More than 500 years later, the descendants of these Sephardic Turkish Jews have embarked on another potentially life saving journey, but this time it’s their European citizenship they have to thank — passports acquired from Spain and Portugal since 2015, when the two countries began granting them to Jews whose forbears had been banished from those lands in the 1400s.
In recent weeks hundreds of Jews from Istanbul and the coastal city of Izmir have made the trip across the border to neighboring Bulgaria, where they were welcome to receive COVID-19 vaccines.
While the Pfizer-Biontech, Moderna and other vaccines have been made available to almost all Americans by now, that is not the case in Turkey. So far, only the elderly can get vaccinated, and the stock of vaccines largely consists of China’s Sinovac, which has a significantly lower rate of effectiveness than any of its western counterparts.
Turkish officials have reported that they expect to have some 90 million doses of Pfizer by the end of July.
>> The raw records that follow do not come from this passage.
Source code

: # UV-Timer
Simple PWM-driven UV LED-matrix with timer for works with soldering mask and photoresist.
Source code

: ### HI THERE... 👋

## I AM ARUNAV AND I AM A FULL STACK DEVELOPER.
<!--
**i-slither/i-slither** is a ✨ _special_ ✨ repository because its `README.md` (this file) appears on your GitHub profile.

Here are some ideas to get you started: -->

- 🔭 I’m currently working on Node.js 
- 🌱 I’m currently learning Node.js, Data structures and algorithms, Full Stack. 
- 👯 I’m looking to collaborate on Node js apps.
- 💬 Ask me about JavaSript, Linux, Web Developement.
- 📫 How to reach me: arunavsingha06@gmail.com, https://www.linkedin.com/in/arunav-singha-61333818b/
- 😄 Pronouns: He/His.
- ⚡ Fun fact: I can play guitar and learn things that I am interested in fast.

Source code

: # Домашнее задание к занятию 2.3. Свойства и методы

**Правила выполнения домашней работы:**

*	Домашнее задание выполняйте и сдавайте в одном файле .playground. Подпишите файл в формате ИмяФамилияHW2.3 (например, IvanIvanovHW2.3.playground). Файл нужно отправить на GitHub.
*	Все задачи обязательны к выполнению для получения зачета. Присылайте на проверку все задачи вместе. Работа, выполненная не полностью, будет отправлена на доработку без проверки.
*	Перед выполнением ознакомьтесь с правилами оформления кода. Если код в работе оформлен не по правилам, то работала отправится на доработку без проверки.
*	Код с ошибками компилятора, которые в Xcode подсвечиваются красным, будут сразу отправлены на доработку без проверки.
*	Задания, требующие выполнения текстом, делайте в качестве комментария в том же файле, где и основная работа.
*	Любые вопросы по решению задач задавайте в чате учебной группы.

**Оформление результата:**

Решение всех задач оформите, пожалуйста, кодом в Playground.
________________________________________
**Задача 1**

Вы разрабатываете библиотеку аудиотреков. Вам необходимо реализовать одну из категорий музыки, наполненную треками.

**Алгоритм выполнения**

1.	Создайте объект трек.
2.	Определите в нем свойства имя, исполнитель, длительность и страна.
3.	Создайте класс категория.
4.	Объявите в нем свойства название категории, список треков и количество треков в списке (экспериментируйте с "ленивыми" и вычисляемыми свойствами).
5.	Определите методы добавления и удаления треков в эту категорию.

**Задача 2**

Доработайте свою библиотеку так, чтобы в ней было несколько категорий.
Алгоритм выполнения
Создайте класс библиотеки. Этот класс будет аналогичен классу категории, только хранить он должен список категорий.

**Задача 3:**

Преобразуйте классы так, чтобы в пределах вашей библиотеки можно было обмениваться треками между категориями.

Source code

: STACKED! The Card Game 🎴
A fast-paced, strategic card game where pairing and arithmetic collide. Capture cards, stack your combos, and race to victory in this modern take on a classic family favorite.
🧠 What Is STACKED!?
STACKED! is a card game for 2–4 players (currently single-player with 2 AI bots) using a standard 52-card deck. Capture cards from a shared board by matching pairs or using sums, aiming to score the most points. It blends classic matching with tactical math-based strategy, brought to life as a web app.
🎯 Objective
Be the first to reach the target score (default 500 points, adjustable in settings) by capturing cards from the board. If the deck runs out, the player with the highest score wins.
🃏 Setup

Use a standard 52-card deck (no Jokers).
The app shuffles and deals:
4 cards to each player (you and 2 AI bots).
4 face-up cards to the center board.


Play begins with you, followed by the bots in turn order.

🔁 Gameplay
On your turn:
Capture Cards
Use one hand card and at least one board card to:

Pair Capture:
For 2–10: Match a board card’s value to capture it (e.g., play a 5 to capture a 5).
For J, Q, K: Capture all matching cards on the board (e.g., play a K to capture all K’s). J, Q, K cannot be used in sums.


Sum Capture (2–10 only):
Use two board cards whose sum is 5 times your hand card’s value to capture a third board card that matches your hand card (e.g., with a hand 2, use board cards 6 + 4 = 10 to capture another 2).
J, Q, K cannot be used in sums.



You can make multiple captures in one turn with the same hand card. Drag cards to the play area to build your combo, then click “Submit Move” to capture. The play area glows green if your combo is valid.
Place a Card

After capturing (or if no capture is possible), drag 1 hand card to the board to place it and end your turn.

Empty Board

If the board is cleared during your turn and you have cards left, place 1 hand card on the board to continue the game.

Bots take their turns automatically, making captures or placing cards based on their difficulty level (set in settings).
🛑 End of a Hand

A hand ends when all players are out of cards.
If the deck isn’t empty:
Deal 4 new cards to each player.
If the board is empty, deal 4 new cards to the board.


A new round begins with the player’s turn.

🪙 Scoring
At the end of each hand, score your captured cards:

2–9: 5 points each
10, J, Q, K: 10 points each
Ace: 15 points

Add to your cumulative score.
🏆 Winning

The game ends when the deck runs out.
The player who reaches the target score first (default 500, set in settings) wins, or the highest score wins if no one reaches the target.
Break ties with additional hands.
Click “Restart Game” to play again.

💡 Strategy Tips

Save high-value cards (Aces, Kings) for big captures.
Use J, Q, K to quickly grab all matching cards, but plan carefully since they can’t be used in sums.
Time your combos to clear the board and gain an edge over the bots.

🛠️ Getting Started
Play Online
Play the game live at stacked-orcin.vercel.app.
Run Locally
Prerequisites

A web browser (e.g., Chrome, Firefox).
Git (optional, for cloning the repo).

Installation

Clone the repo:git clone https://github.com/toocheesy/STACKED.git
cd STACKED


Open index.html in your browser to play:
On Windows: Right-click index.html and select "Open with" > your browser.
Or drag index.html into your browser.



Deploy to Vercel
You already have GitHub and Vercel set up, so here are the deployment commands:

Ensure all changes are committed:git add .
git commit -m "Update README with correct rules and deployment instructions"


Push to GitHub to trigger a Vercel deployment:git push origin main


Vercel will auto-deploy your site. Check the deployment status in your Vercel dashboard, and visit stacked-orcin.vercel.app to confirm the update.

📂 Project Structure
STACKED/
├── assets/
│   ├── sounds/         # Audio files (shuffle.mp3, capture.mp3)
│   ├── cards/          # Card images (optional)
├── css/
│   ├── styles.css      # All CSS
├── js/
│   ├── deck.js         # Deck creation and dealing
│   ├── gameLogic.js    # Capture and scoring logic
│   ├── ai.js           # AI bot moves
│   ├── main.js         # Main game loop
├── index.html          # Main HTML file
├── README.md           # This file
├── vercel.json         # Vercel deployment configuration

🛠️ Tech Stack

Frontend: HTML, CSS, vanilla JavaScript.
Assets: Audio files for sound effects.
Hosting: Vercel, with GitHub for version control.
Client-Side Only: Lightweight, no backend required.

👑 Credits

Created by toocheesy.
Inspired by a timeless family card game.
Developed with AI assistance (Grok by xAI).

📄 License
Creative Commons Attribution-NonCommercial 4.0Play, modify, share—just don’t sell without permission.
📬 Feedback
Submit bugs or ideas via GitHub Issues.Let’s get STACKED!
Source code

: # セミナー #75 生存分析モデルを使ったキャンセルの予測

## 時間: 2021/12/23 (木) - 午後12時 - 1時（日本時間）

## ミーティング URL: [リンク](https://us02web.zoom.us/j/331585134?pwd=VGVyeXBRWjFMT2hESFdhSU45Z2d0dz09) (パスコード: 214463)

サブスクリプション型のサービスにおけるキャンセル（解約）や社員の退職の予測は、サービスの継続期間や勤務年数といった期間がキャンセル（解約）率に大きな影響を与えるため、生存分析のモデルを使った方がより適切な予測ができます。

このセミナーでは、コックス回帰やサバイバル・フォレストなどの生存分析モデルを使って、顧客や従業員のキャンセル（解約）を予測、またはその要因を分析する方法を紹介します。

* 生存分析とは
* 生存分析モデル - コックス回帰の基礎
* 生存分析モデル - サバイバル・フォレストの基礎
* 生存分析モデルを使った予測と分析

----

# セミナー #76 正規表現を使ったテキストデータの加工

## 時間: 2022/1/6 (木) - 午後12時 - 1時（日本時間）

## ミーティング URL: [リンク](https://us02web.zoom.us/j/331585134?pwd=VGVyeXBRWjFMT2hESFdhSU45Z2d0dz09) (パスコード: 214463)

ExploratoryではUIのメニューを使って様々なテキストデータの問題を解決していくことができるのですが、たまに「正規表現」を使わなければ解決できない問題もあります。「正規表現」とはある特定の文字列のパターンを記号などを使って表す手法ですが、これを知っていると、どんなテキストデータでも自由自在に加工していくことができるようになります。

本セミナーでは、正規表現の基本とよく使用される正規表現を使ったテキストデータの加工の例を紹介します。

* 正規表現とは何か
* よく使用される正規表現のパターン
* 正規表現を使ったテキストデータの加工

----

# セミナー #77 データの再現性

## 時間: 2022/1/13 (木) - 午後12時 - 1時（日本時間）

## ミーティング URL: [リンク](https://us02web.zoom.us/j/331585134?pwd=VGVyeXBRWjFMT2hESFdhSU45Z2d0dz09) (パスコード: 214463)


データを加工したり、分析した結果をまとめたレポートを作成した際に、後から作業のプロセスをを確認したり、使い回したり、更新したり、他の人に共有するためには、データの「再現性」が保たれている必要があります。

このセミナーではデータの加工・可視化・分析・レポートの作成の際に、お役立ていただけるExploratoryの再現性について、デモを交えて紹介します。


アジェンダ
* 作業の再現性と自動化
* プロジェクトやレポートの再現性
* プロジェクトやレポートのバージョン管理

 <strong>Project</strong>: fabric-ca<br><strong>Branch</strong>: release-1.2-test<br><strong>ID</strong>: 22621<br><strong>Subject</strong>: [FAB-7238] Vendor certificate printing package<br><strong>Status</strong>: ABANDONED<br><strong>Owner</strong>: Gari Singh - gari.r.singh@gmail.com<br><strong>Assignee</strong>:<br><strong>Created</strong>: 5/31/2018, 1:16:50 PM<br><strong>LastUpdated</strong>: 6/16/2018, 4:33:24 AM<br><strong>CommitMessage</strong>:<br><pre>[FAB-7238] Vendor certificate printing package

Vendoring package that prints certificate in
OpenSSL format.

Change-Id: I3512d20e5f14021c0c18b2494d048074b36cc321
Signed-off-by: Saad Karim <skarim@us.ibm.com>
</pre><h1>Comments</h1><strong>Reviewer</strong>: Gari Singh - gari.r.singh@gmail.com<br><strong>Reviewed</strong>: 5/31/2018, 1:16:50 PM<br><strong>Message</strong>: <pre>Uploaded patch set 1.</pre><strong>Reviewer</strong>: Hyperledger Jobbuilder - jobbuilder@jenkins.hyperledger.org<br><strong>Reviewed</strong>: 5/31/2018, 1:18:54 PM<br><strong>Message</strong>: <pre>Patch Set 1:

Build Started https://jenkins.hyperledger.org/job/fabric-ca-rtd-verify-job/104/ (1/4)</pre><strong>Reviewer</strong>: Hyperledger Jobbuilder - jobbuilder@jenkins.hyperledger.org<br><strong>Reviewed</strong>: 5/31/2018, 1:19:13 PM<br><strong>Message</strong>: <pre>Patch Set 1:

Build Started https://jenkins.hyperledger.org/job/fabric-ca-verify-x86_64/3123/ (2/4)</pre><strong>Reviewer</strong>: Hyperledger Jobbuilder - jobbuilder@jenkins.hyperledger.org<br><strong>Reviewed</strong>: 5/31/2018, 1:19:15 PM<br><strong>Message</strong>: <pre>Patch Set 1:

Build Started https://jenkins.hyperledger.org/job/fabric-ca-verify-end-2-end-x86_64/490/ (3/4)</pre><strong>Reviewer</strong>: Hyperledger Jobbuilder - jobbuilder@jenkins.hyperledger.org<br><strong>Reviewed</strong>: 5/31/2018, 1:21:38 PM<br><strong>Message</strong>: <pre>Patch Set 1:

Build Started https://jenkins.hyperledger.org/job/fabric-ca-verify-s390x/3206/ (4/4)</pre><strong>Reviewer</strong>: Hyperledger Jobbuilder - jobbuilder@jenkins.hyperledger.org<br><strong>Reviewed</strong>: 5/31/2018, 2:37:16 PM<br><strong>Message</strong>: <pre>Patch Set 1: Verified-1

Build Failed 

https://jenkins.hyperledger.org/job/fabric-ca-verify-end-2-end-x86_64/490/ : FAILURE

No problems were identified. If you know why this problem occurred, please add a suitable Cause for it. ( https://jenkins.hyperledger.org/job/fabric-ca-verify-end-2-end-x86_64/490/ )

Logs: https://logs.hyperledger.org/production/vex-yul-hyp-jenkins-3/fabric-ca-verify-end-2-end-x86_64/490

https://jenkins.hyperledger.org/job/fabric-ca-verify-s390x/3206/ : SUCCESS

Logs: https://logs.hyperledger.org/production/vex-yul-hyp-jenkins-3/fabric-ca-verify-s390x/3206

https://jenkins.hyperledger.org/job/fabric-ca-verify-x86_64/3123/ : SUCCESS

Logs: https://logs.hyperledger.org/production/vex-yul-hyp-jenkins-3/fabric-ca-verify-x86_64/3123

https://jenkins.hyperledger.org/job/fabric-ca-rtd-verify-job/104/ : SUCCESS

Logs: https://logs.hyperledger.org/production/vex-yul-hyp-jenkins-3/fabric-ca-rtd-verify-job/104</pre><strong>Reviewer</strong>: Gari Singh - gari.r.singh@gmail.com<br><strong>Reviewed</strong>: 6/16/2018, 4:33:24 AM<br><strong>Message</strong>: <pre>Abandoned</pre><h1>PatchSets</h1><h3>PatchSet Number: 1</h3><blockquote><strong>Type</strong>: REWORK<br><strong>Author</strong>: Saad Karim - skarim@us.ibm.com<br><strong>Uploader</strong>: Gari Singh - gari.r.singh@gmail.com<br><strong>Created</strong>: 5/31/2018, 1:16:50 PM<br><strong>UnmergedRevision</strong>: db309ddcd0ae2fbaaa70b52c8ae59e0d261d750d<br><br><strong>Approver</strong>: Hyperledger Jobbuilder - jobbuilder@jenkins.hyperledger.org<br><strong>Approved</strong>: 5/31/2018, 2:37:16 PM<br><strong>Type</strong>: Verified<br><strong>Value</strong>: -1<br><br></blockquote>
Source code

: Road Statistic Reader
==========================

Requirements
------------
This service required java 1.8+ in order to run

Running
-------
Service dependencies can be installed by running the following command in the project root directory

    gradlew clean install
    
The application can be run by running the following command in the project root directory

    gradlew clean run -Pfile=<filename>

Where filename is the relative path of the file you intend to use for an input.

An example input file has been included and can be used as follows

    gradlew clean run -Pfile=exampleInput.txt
There are more than 15,000 Jews in Turkey, and most of them are Sephardic.
In Bulgaria however, not only are the western vaccines already available, but there is an apparent surplus — vaccine skepticism among Bulgarians has left many doses unused.
One recent vaccine convoy, on May 14, set out from Istanbul with 40 to 45 cars filled with Turkish Jews headed for Sofia, the Bulgarian capital, as well as Burgas and Plovdiv, two cities not far from the Turkish border, Avlaramoz a Turkish-Jewish news outlet, reported.
While Bulgarian vaccination sites were open to all, the border of Bulgara, as member of the European Union, was still closed to those without EU citizenship or visas from Schengen zone countries, which include 26 European nations, with open border policies between them.
That barred most Turks from crossing the border to receive vaccines in Bulgaria.
“Only those with double nationality could go,” explained Tali Behar, a Turkish Jew who had travelled to Plovdiv for the shot. Weeks ago, when manyTurkish Jews discovered that their Spanish and Portuguese passports could help them get COVID-19 vaccines, the news spread like wildfire through the Jewish community.
“The Jewish community is very well connected,” Behar told the Forward. “By then there were hundreds of emails from people going to Burgas and elsewhere, sending the location of where you can get vaccinated and other information.”
But the unexpected influx of Turks at Bulgarian hospitals in mid-May prompted Bulgarian authorities to bar non-resident EU citizens from new vaccinations. Still, hundreds of Turkish Jews still managed to make the trip before the clampdown, and a few after. Bulgarian authorities have confirmed that those Turks who were able to obtain their first dose in Bulgaria will be welcomed back for their second.
When they applied for Iberian passports, many Turkish Jews saw them as safety nets that would be useful in case antisemitism spiked or the economy declined in Turkey, but no one was thinking of them as a way to obtain a hard-to-get vaccine.
“We didn’t think about it all back then,” Behar recalled. “For me it was most important that I got it for my son, I wanted him to have as many options as he could, especially to work or study in Europe.” Behar said.
“We feel rather privileged to have the second European passport,” Behar added. “With these we feel like we are treated as part of the premier league.”
A more vaccinated Turkish Jewish community also means that a beloved Jewish summer tradition will be able to continue this year: Istanbul’s Jews often spend their vacations the island of Buyukada, one of the so-called Prince’s islands — a chain that sits in the sea of Marmara just 13 miles from Istanbul’s historic center.
“We wanted to have a good summer on the island of Buyukada,” Behar said. Now according to Behar, the joke in Istanbul is that Buyakada will be the safest place in the city, “because the Jews are vaccinated.”